╭─ Document passage

I even tried using a Snapdragon phone dev board for awhile for something more than an RPi

1 comments

It's a bit annoying that (with the exception of Apple) ARM only exists in the low end and in the high-end cloud server space. There is no ARM equivalent to the Core i5 generally available.
My (non-professional) opinion is that Intel has invested a lot of money into making really good memory and I/O controllers. We need someone to do that in the ARM space as well, which is a really hard-sell. There are no manufacturers out there that want to pay the ARM licensing fee, period. Apple can eat the costs because they sell direct-to-consumer and like to control as much of their stack as possible. Other companies are probably groaning at the thought of fixing all of ARM's problems just so they can be treated as a second-class platform relative to Apple Silicon. Besides Nvidia or Qualcomm, I don't really think there are many companies poised to deliver this, much less an incentive to provide anything.

RISC-V on the other hand, seems like it could be ripe for rapid iteration. We're obviously still in the super-early days of the ISA, but the lack of oppressive licensing has already been a boon for the dozens of hobbyist boards we've seen released in the past few years. As long as Apple doesn't try to EEE the ISA like they're trying to do with ARM, I think the future is pretty bright for open architectures.

╰─
╭─ Information given

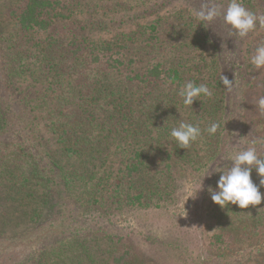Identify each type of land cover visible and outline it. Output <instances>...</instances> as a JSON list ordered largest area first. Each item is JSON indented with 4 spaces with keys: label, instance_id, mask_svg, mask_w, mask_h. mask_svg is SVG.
I'll use <instances>...</instances> for the list:
<instances>
[{
    "label": "trees",
    "instance_id": "obj_1",
    "mask_svg": "<svg viewBox=\"0 0 264 264\" xmlns=\"http://www.w3.org/2000/svg\"><path fill=\"white\" fill-rule=\"evenodd\" d=\"M175 2H180L178 12L159 15ZM202 2L0 0L4 32L0 33V264H12L14 242L19 240L15 234V238L25 235L20 240L27 245L50 249L41 254L46 259L38 255L32 264H84L77 259L83 256L92 260L91 251L98 249L86 243L76 247L74 242L85 222L92 223L81 219L122 201L142 206L148 195L158 192L165 172L196 166L204 172L203 192L216 188L221 171L232 166L225 158L231 144L226 140L248 129V110L254 106L249 102L254 81L247 79L253 53L243 52L242 39L219 18L200 25L191 10ZM240 2L252 12L264 4V0ZM97 15L121 26L141 19L145 26L110 41L95 40L85 32L101 28V21H93ZM178 28L187 31L184 38L191 43L212 44L213 65L208 67L212 74L202 71L201 60L185 58L181 45H170L179 41L173 35ZM165 41L168 45H163ZM185 47L195 50L200 45ZM192 72L199 78L191 77ZM222 75L233 81L230 91L221 83ZM190 81L206 84L212 96L183 105L178 93ZM181 120L202 129V136L187 148L170 136ZM212 122H218L220 129L208 135L203 129ZM203 156L208 163L199 161ZM176 158L185 161L179 164ZM252 179L259 184L255 169ZM260 191L264 193V188ZM60 198L69 211L68 221L61 217L62 211L52 229H42L47 212ZM209 199L214 204L210 194ZM263 200L247 209L214 204L219 230L207 238L208 253L218 258L245 239L263 240ZM76 207L86 210L83 218L70 212ZM96 226L97 222L91 233L104 252L102 264L139 261L127 239ZM256 264H264V259Z\"/></svg>",
    "mask_w": 264,
    "mask_h": 264
},
{
    "label": "rangeland",
    "instance_id": "obj_2",
    "mask_svg": "<svg viewBox=\"0 0 264 264\" xmlns=\"http://www.w3.org/2000/svg\"><path fill=\"white\" fill-rule=\"evenodd\" d=\"M216 1H223V4H225L224 0ZM179 3L180 2H175L166 8H162V10L159 11V15L178 12L181 7ZM128 13L129 15H133V11H128ZM254 13H256L258 17L264 16V4L258 6ZM93 18L96 24L101 21L103 25L107 23L109 26L104 28L101 24V28L95 27V29H88L85 32V34L87 33L92 39L100 41L113 40L119 34L138 32L141 27L145 26V21L141 19L131 20L129 24L121 26L113 21L112 23L109 22V17L97 15L93 16ZM219 19L223 22L222 18ZM78 25L79 24H76V27ZM70 28L71 27L61 31L66 32ZM2 29L3 27L0 25V33L4 34V32H1ZM56 33H59L58 29ZM186 34V30H180V28H178L176 30V35L175 32L173 35L177 37L179 41L176 44L174 41V43L170 45H181L178 48L180 52L186 56L185 58L191 61L192 59L194 61L201 60L200 65L202 71L206 73L207 76L212 74L208 68L213 65L211 64V61L214 59L212 44L208 43V41L206 42V40H201L198 43H191V41L185 40L184 36ZM173 35L170 36V39L174 37ZM2 38L3 36L1 39ZM145 38H148V34L142 37V39ZM240 39H242V44L240 45H244L243 48L240 47L243 52L247 53L246 50L248 49L254 54L256 46L264 42V24H261L258 20L256 28L246 37H240ZM166 40H168V38ZM166 42L167 41H165L163 45H168ZM185 45H200V47L199 49L193 50L192 48H186ZM196 71L200 73L198 70ZM197 73L192 72L191 77L199 78ZM248 73L249 76H247V79L252 82L254 81V91L251 90L250 92V90H248L250 93L254 92L249 98V102H254V106L248 110L250 114L247 120L248 129H241L237 134L231 135L230 138L226 140V144L229 140L231 141L227 152L228 155L226 154L225 156V158L227 157L228 163L231 164V160L228 159L231 152L245 148L254 139L264 138V114L258 113L256 110L257 99L264 95V68L256 69L250 64ZM243 91L246 90H241V92ZM203 151H205L204 148ZM205 152L206 156L208 152ZM258 152L260 155L264 154V148L258 147ZM205 156L199 159V161L208 163L209 158ZM165 160H167L166 157ZM175 160L181 161L179 164H183L182 162L185 161L180 158H176ZM167 163H169V161H167ZM156 166L157 164L153 167ZM163 166L164 164L161 167L158 165V167H160L159 169H162ZM195 168L196 166L186 171H178V173L175 174L165 172L163 175H160L161 180L160 184H158V192L148 195L147 198L142 201V203H144L142 206L138 204L130 205L122 201L119 204L109 205L108 208L102 210L101 213L91 212L89 213L90 216L85 218H83L82 213H86V210L81 207L80 209L78 207L72 209L70 212H72L74 216H81L83 218L81 221L84 220L85 222L87 219H91L92 221V223L85 222V230L80 234L79 238L74 241L76 247L81 243H86L91 247L97 248L99 251V255H96L98 251H91L92 260L86 259L84 256V258L79 257L77 259H83V261L80 262H85L84 264H102L104 261V252L102 249L98 248L96 245L98 241L94 240L91 233V226L96 222V227L101 226L102 230L105 228L104 231H106L107 234H113L116 235V237L127 239L128 242L136 248L139 258L136 264H256L257 260L264 259V238L260 241L255 239L252 242H248L245 239L235 245L231 251L224 255H219L218 258H216L215 254L208 253L206 249L207 238L215 231H218L219 227L214 219V204H210L209 191L203 192L205 189L203 188L205 184V181H203L204 172L196 170ZM201 183L202 188L196 195V191L199 189ZM120 197L119 195L116 201H118ZM53 205L54 207L49 209L47 217L44 218L40 225L42 229H52V223L55 224V222H57L56 217L59 212L62 211H64V214L61 215V217L65 219V222L68 221L66 217L70 216V214L68 210H65L66 204L63 199H57L54 201ZM54 210L57 213H53L52 211ZM76 234L75 232V235ZM16 236L15 234L13 238L19 240L14 242L12 255H14L15 258L12 264H32L33 259L38 255L41 256L40 260L46 259L43 255L48 253L50 249L43 250L36 246H30V244L27 245L26 243L28 242L26 240H20L25 238V235L21 234L18 238H15ZM30 241H32V238ZM72 252L75 253V250Z\"/></svg>",
    "mask_w": 264,
    "mask_h": 264
},
{
    "label": "clouds",
    "instance_id": "obj_3",
    "mask_svg": "<svg viewBox=\"0 0 264 264\" xmlns=\"http://www.w3.org/2000/svg\"><path fill=\"white\" fill-rule=\"evenodd\" d=\"M191 15L203 26L222 18L223 23L229 26L231 33L241 38L246 37L256 28L258 20L264 24V16L258 17L256 13L249 11L240 0H228L226 8L224 4L217 3L215 0H204L198 8L191 10ZM249 63L256 69L264 68V42L256 46ZM221 83L229 91L233 86V81L225 75H222ZM178 95L182 98L183 105L192 106L199 97H210L212 92L206 84L196 85L190 81L180 88ZM256 108L264 114V95L257 99ZM219 129L220 124L212 122L203 129V132L215 135ZM170 136L181 148H187L202 136V129L198 125L181 120L177 126L171 128ZM258 147L264 148V138L254 139L245 148L230 153L228 159L231 160L232 166L221 171L215 189L211 187L208 189L215 205L221 209L229 205L247 209L250 205L261 204L264 199V193L260 191L264 188V156L259 154ZM253 169L260 178L259 184L254 183L252 179ZM201 188L202 183L196 195Z\"/></svg>",
    "mask_w": 264,
    "mask_h": 264
}]
</instances>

╰─

Please state what, according to the comment on ARM and RISC-V, the lack of oppressive licensing has already been a boon for. The records are separate material, unrelated to the comment on ARM and RISC-V.

The dozens of hobbyist boards released in the past few years.